Harald Anton "Toni" Schumacher (born 6 March 1954) is a German former professional footballer who played as a goalkeeper. At club level, he won a Bundesliga title and three DFB-Pokal titles with 1. FC Köln. At international level, he represented West Germany. Schumacher won the 1980 European Championship and lost two World Cup finals, in 1982 and 1986. In the 1982 FIFA World Cup semi-final, he controversially collided with and seriously injured French defender Patrick Battiston. Schumacher was voted German Footballer of the Year in 1984 and 1986. Since April 2012, he has served as vice president at 1. FC Köln.

Club career
Schumacher made his first-team debut with 1. FC Köln at the age of 19. He played for the club from 1972 to 1987, including in 213 consecutive Bundesliga matches from 1977 to 1983. For most of those years, until well into the mid-1980s, he was widely considered one of the world's top goalkeepers, and he was the automatic first-choice goalkeeper for his country.
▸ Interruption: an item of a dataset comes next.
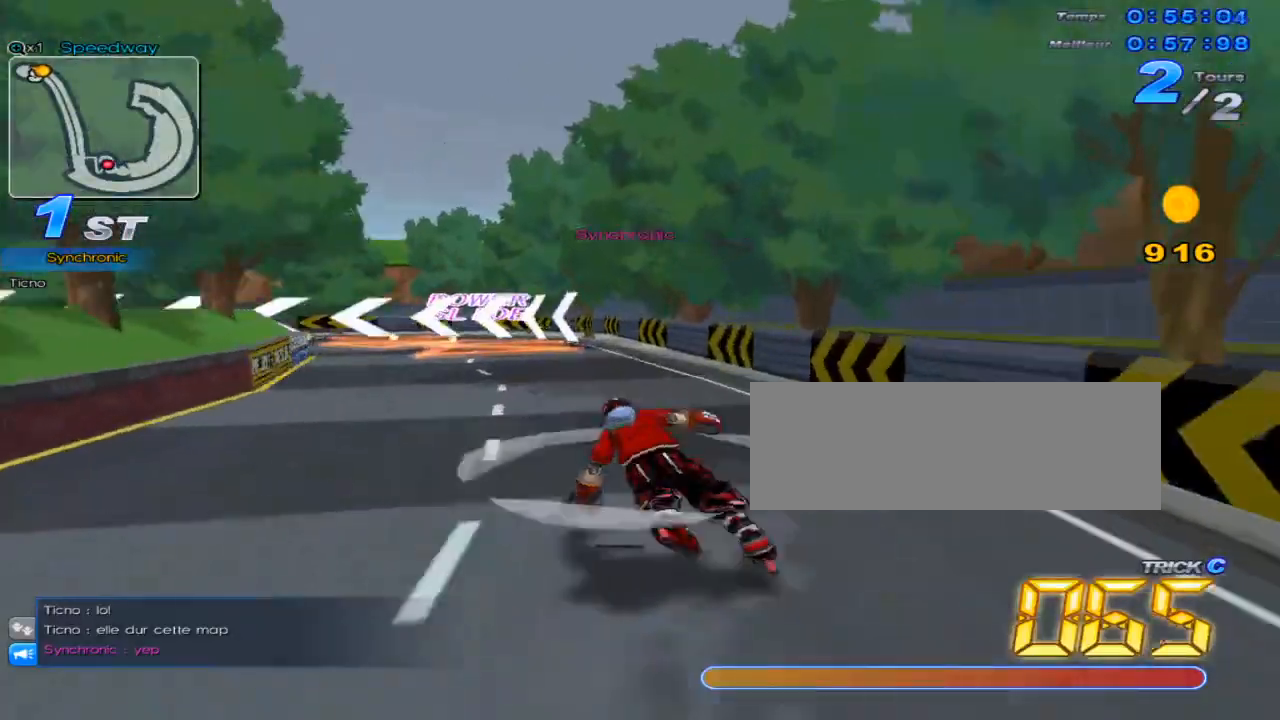
{"keys": ["left", "up", "w"], "events": [[484, "up", "down"]]}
He backstopped Köln to the double in 1978, winning the Bundesliga title (ahead of Borussia Mönchengladbach on goal difference) and the DFB-Pokal (defeated Fortuna Düsseldorf). The year before he had led Köln to a DFB-Pokal victory (against Hertha BSC in the final), the club's first major trophy win in nine years. He appeared in two other DFB-Pokal finals, in 1980 (lost to Fortuna Düsseldorf) and 1983 (defeated Fortuna Köln). Schumacher was voted German Footballer of the Year twice, in 1984 and 1986, by the nation's football journalists.

International career
Schumacher played 76 international matches for West Germany between 1979 and 1986, including 15 World Cup qualifying matches and 14 World Cup matches. He won the 1980 European Championship (defeated Belgium 2–1 in the final) and lost two World Cup finals, in 1982 (to Italy, 3–1) and 1986 (to Argentina, 3–2). In the 1982 tournament, in the controversial semi-final against France, he saved two penalty kicks in the post-extra time shootout, which West Germany ultimately won. In the 1986 quarter-final against tournament hosts, Mexico, he saved two of the three shootout penalties he faced, enabling West Germany to advance.
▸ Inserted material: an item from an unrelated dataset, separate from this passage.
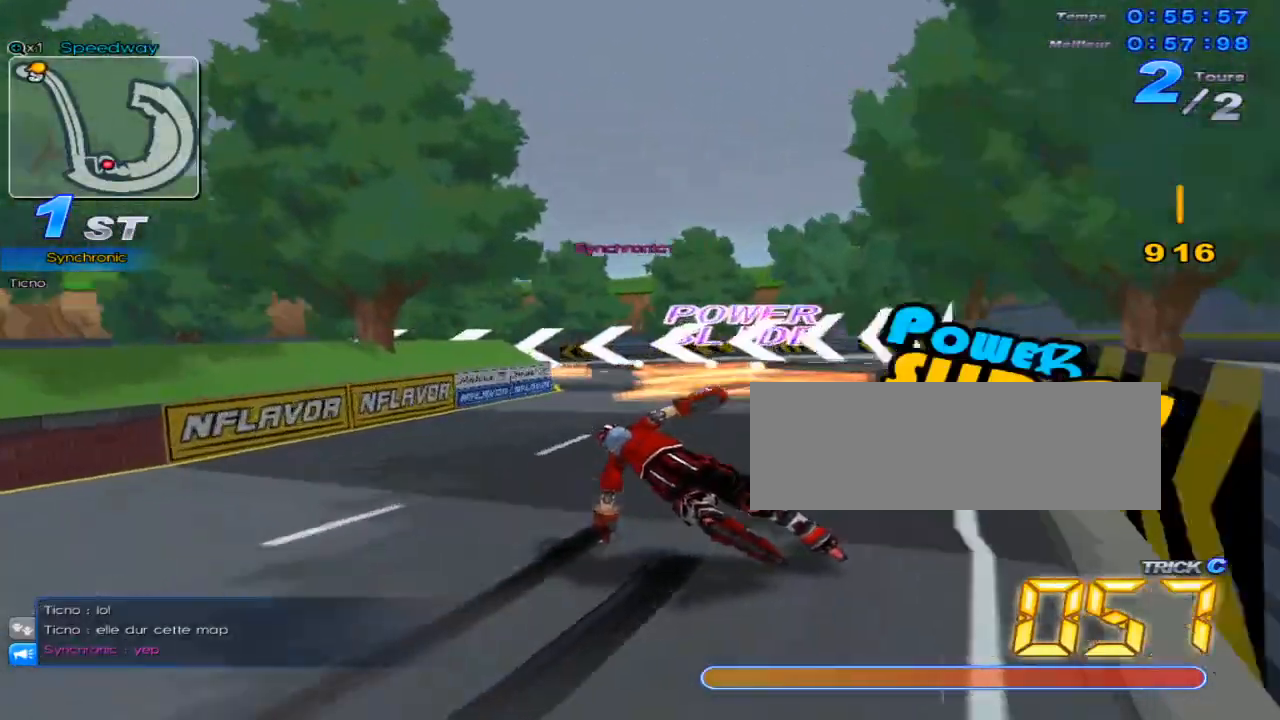
{"keys": ["left", "x"], "events": [[117, "c", "down"], [234, "w", "up"], [234, "x", "down"], [267, "c", "up"], [501, "up", "up"]]}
Controversy at 1982 World Cup

Schumacher was involved in a collision with a French defender, substitute Patrick Battiston, in the semi-final of the 1982 World Cup. Battiston and Schumacher were both sprinting towards a long through ball pass from Michel Platini. Battiston managed to reach the ball first and flicked it up and to the side of the approaching Schumacher. Schumacher leapt into the air as the ball sailed past him, ultimately wide of the goal. Schumacher, still in the air, collided with Battiston. The resulting contact left Battiston unconscious, later slipping into a coma. Schumacher has always denied any foul intention regarding the incident, saying that he was simply going for the ball, as a goalkeeper is entitled to do. Others have alleged that he intentionally collided with Battiston. Battiston also lost two teeth and had three cracked ribs. He received oxygen on the pitch. Michel Platini later said that he thought Battiston had died, because "he had no pulse and looked pale". The Dutch referee Charles Corver did not award a penalty for the incident. Schumacher proceeded to take the goal kick and play resumed. West Germany would eventually go on to win the game on penalty kicks after the match was tied at 3–3.

Schumacher caused more controversy after the game with his response to news that Battiston had lost two teeth: "If that's all that's wrong, tell him I'll pay for the crowns."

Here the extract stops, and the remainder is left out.